La bussola di Elena Bonetti - n.15
Parità senza ostacoli
La politica ha il compito di rimuovere gli ostacoli che impediscono una piena partecipazione delle cittadine e dei cittadini.
È questo il senso dell’appello trasversale che abbiamo promosso contro l’introduzione delle preferenze nella legge elettorale: non una battaglia di parte, ma una scelta di coerenza con i principi della nostra Costituzione.
Legge elettorale: la parità non si costruisce ignorando gli ostacoli
La riforma della legge elettorale deve essere un’occasione per avvicinarci al dettato costituzionale, incluso l’articolo 3: rimuovere gli ostacoli che limitano l’uguaglianza delle cittadine e dei cittadini.
Per questo abbiamo promosso un appello trasversale contro l’introduzione delle preferenze. I dati dimostrano che questo meccanismo premia visibilità, reti personali e risorse economiche per campagne individuali: fattori sui quali le donne, ancora oggi, partono svantaggiate.
Ne ho parlato in una intervista al QN
La Russia di Putin, Salvini e Conte
Nel giorno in cui Carlo Calenda è stato minacciato da Russia Today, Matteo Salvini si è affrettato a dichiarare che è importante riprendere il dialogo con la Russia. Leggi qui.
Passano pochi giorni e mentre il segretario generale della Farnesina viene attaccato da Paramonov, Giuseppe Conte dice dal palco del campo largo che la minaccia russa è stata ‘costruita’. Ne ho scritto qui.
Dopodiché, forse non ancora soddisfatto della lealtà dimostrata all’amico Putin, va in tv e non solo, al solito, attacca Mario Draghi, ma dice che bisogna andare a elezioni per dare una svolta negoziale con la Russia.
La notizia sconcertante è che il campo largo vorrebbe riportare questa ‘cosa’ al governo del Paese.

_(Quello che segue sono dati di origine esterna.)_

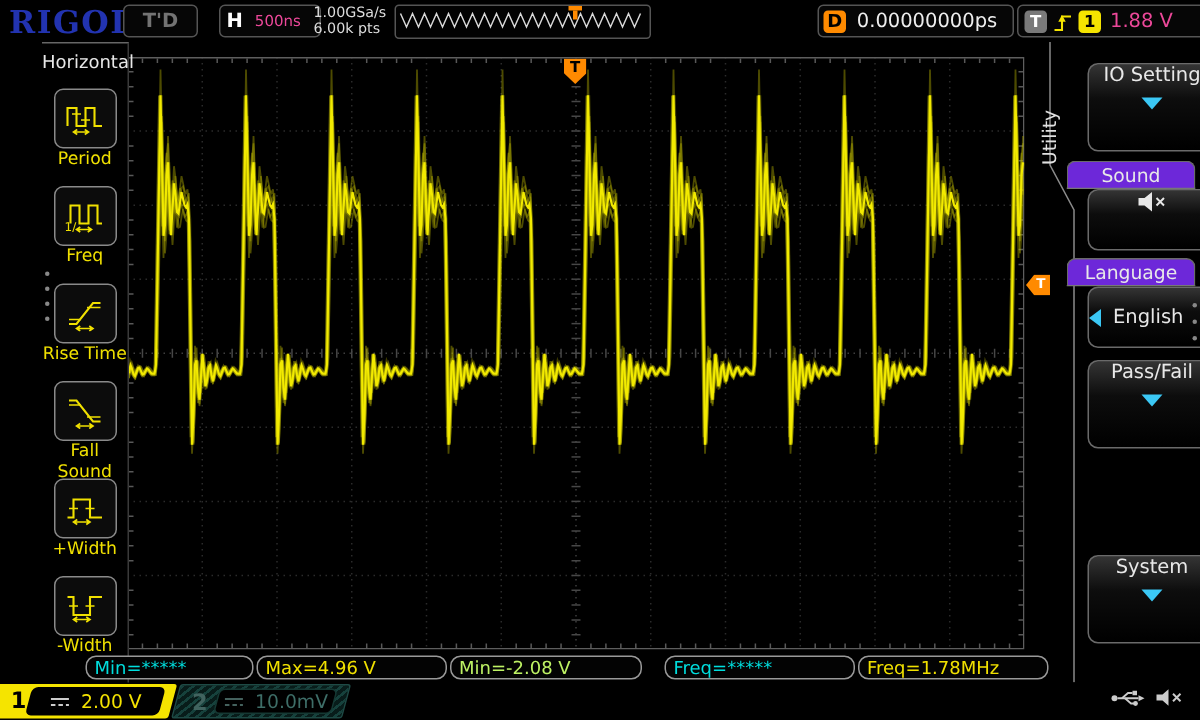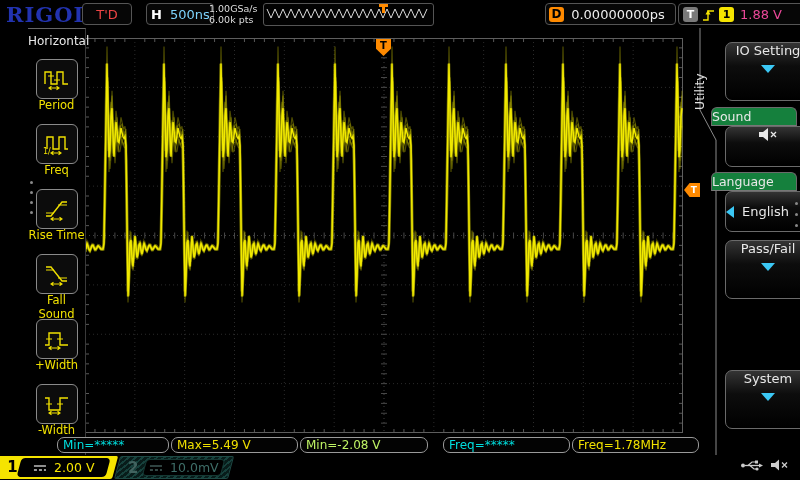"T'D" .trigd { color: #ef4444 -> #737373; font-weight: normal -> bold }
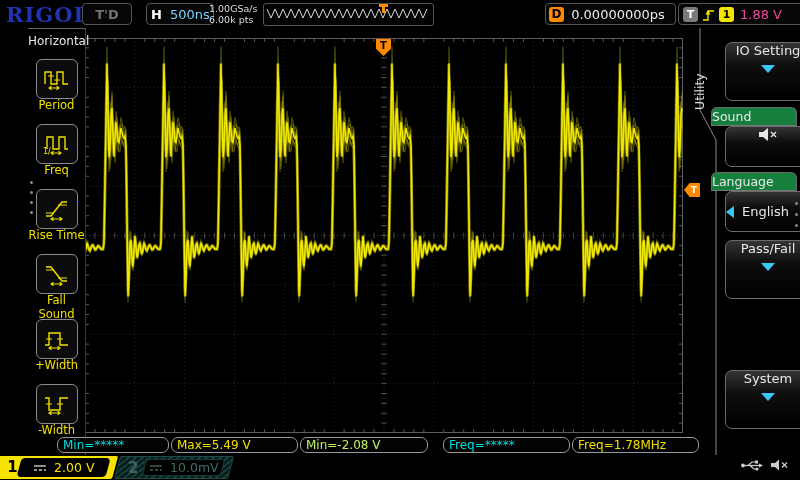"500ns" .tbv { color: #7dd3fc -> #ec4899; font-size: 13px -> 10px }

Il bipolarismo non è un obbligo
Le categorie di centrodestra e centrosinistra sono così piene di contraddizioni da non riuscire più dare risposte coerenti ai cittadini. Il bipolarismo non è un obbligo, ed è potere dei cittadini decidere di scardinarlo votando Azione, che è l’unica proposta di centro senza compromissioni con i populisti di destra e di sinistra.
Transizione demografica: il contributo di UN Women Italy
Questa settimana in Commissione parlamentare di inchiesta sugli effetti economici e sociali derivanti dalla transizione demografica in atto abbiamo ascoltato Darya Majidi, Presidente di UN Women Italy. (allegato comunicato)
Un contributo importante perché porta nel lavoro della Commissione la prospettiva delle Nazioni Unite sul rapporto tra parità di genere, crescita economica e sostenibilità demografica.
UN Women Italy ha richiamato la necessità di integrare la prospettiva di genere nelle politiche demografiche, valorizzando la piena partecipazione delle donne al lavoro, alla cura e all’innovazione come leva strategica per il futuro del Paese.